> _Task data_:
────────────────

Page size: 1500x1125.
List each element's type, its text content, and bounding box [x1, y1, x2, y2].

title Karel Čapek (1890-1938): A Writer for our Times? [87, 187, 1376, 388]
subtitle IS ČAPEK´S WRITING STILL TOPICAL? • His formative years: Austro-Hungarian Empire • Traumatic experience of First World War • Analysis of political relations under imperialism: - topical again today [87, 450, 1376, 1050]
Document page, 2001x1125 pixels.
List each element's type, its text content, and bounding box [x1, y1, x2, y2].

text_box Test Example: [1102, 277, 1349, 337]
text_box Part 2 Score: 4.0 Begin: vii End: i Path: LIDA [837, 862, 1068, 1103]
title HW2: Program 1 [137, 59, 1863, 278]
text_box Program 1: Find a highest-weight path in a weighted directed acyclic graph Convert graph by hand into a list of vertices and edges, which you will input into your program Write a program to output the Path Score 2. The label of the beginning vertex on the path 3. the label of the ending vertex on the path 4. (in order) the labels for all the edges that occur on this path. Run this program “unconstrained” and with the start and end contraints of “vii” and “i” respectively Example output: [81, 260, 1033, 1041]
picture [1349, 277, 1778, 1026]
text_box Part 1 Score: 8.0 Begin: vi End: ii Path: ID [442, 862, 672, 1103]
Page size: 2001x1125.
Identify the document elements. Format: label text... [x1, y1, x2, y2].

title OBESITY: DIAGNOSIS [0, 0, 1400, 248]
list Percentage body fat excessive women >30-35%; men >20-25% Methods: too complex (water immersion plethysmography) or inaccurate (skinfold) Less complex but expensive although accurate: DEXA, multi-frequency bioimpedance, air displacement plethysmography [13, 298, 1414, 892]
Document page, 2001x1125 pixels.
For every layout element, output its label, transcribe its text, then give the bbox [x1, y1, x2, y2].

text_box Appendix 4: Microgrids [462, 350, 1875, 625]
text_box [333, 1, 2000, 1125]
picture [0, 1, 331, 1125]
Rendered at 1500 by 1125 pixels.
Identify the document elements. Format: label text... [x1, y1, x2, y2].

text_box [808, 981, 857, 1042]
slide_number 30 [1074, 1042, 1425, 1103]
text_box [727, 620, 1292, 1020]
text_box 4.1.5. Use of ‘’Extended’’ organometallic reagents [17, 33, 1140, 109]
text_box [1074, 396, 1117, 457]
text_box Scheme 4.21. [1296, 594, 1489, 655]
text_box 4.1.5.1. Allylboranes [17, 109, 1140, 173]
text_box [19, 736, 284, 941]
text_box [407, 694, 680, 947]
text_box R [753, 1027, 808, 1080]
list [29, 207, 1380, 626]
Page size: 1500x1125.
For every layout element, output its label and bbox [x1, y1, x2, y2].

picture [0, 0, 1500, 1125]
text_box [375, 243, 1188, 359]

────────────────

> _Work order_: Copy each line of the listing verbatim.

> _Response to the task_:
Page size: 1500x1125.
List each element's type, its text content, and bounding box [x1, y1, x2, y2].

title Karel Čapek (1890-1938): A Writer for our Times? [87, 187, 1376, 388]
subtitle IS ČAPEK´S WRITING STILL TOPICAL? • His formative years: Austro-Hungarian Empire • Traumatic experience of First World War • Analysis of political relations under imperialism: - topical again today [87, 450, 1376, 1050]
Document page, 2001x1125 pixels.
List each element's type, its text content, and bounding box [x1, y1, x2, y2].

text_box Test Example: [1102, 277, 1349, 337]
text_box Part 2 Score: 4.0 Begin: vii End: i Path: LIDA [837, 862, 1068, 1103]
title HW2: Program 1 [137, 59, 1863, 278]
text_box Program 1: Find a highest-weight path in a weighted directed acyclic graph Convert graph by hand into a list of vertices and edges, which you will input into your program Write a program to output the Path Score 2. The label of the beginning vertex on the path 3. the label of the ending vertex on the path 4. (in order) the labels for all the edges that occur on this path. Run this program “unconstrained” and with the start and end contraints of “vii” and “i” respectively Example output: [81, 260, 1033, 1041]
picture [1349, 277, 1778, 1026]
text_box Part 1 Score: 8.0 Begin: vi End: ii Path: ID [442, 862, 672, 1103]
Page size: 2001x1125.
Identify the document elements. Format: label text... [x1, y1, x2, y2].

title OBESITY: DIAGNOSIS [0, 0, 1400, 248]
list Percentage body fat excessive women >30-35%; men >20-25% Methods: too complex (water immersion plethysmography) or inaccurate (skinfold) Less complex but expensive although accurate: DEXA, multi-frequency bioimpedance, air displacement plethysmography [13, 298, 1414, 892]
Document page, 2001x1125 pixels.
For every layout element, output its label, transcribe its text, then give the bbox [x1, y1, x2, y2].

text_box Appendix 4: Microgrids [462, 350, 1875, 625]
text_box [333, 1, 2000, 1125]
picture [0, 1, 331, 1125]
Rendered at 1500 by 1125 pixels.
Identify the document elements. Format: label text... [x1, y1, x2, y2].

text_box [808, 981, 857, 1042]
slide_number 30 [1074, 1042, 1425, 1103]
text_box [727, 620, 1292, 1020]
text_box 4.1.5. Use of ‘’Extended’’ organometallic reagents [17, 33, 1140, 109]
text_box [1074, 396, 1117, 457]
text_box Scheme 4.21. [1296, 594, 1489, 655]
text_box 4.1.5.1. Allylboranes [17, 109, 1140, 173]
text_box [19, 736, 284, 941]
text_box [407, 694, 680, 947]
text_box R [753, 1027, 808, 1080]
list [29, 207, 1380, 626]
Page size: 1500x1125.
For every layout element, output its label and bbox [x1, y1, x2, y2].

picture [0, 0, 1500, 1125]
text_box [375, 243, 1188, 359]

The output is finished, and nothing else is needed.